Antonio Muñoz Molina

Abengoa era un yacimiento de sexismos verbales, un arcaico depósito sedimentarlo del idioma español (y de las ideologías de dominación implícitas en él) con el que yo me había topado en el aeropuerto de Pittsburg, aislado no se sabía para cuánto tiempo por la snow storm más tremenda del siglo, según repetían con victorioso entusiasmo los weather men (y women) de la televisión. ¿Cuántos años habían pasado desde la última vez que yo oí hablar de, comillas, una tía de caerse de espaldas, sic? ¿Diría también Abengoa que estaba como un camión o como un tren?
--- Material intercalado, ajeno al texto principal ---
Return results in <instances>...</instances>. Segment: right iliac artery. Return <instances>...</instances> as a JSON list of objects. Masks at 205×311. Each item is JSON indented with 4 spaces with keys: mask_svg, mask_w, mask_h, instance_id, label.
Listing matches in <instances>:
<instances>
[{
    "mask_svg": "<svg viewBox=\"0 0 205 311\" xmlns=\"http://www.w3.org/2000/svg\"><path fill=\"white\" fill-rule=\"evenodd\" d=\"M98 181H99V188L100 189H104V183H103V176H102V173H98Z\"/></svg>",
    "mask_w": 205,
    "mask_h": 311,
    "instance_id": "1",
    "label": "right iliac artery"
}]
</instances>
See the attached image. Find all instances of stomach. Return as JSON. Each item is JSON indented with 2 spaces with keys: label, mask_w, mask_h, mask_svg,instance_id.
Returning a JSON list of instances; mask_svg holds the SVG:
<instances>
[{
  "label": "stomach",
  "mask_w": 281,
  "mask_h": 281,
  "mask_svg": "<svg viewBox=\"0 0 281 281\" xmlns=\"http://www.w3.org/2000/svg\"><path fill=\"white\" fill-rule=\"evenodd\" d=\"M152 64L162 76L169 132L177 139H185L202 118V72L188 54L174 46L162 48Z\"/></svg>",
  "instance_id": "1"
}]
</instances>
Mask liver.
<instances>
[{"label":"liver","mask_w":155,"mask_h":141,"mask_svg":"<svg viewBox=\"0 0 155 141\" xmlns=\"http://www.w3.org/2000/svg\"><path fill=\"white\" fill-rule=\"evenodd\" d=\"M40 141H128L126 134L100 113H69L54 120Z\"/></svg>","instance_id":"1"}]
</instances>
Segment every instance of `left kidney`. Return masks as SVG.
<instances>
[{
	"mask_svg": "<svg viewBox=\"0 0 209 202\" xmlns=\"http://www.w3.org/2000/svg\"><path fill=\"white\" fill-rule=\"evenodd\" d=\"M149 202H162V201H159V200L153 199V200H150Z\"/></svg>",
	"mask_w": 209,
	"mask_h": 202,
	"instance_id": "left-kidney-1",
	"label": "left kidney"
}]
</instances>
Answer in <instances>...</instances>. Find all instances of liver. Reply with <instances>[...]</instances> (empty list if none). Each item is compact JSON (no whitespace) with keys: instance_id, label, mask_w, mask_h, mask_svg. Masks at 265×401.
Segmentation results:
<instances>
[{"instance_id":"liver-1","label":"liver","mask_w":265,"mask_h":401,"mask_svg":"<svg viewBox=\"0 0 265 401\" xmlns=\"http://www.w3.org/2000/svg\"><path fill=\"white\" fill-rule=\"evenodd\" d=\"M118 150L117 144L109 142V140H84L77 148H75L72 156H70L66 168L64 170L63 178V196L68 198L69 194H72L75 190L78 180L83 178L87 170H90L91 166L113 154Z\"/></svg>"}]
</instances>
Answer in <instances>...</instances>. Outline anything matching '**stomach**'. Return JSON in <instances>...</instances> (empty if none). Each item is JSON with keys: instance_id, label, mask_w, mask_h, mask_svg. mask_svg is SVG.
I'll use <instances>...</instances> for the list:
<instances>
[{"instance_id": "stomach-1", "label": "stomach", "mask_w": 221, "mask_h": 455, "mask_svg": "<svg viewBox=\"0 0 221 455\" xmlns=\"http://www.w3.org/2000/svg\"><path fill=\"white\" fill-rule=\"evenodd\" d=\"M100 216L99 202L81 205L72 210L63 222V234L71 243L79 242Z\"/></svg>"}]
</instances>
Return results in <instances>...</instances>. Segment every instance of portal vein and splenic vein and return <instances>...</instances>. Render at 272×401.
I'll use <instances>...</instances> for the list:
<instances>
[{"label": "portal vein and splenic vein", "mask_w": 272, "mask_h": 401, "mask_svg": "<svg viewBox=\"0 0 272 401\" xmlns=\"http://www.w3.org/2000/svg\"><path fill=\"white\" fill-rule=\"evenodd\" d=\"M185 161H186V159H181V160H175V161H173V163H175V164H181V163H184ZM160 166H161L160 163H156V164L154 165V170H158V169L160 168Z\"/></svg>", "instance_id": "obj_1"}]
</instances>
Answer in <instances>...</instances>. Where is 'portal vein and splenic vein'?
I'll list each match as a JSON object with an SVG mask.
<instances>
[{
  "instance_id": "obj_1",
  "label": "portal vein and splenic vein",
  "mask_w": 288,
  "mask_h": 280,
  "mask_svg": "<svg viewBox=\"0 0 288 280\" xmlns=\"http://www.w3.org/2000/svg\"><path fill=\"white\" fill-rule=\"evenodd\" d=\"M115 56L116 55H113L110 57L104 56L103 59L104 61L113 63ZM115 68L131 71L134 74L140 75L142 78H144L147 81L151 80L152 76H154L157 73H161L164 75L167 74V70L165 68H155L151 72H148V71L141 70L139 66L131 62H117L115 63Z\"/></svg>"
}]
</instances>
Dijo que tenía una melena rubia, un traje de chaqueta oscuro ancho en los hombros y muy ceñido a la cintura y a las caderas, unos tacones que la hacían aún más alta, "aunque sin la menor necesidad", unos ojos rasgados y pintados que se fijaron enseguida en él al mismo tiempo que sus labios le sonreían sin reserva ninguna, la típica sonrisa de la mujer porteña, me anunció, como quien le anticipa las maravillas de un país al viajero que se dispone a visitarlo por primera vez.-Pero no la vi más que unos segundos -prosiguió, right to the point, ajeno a toda incertidumbre, a todo sobresalto teórico-. Porque vino un apagón y yo no tenía mechero ni cerillas, justo un poco antes me había quitado del tabaco, el cuatro de abril, ahora ha hecho cuatro años.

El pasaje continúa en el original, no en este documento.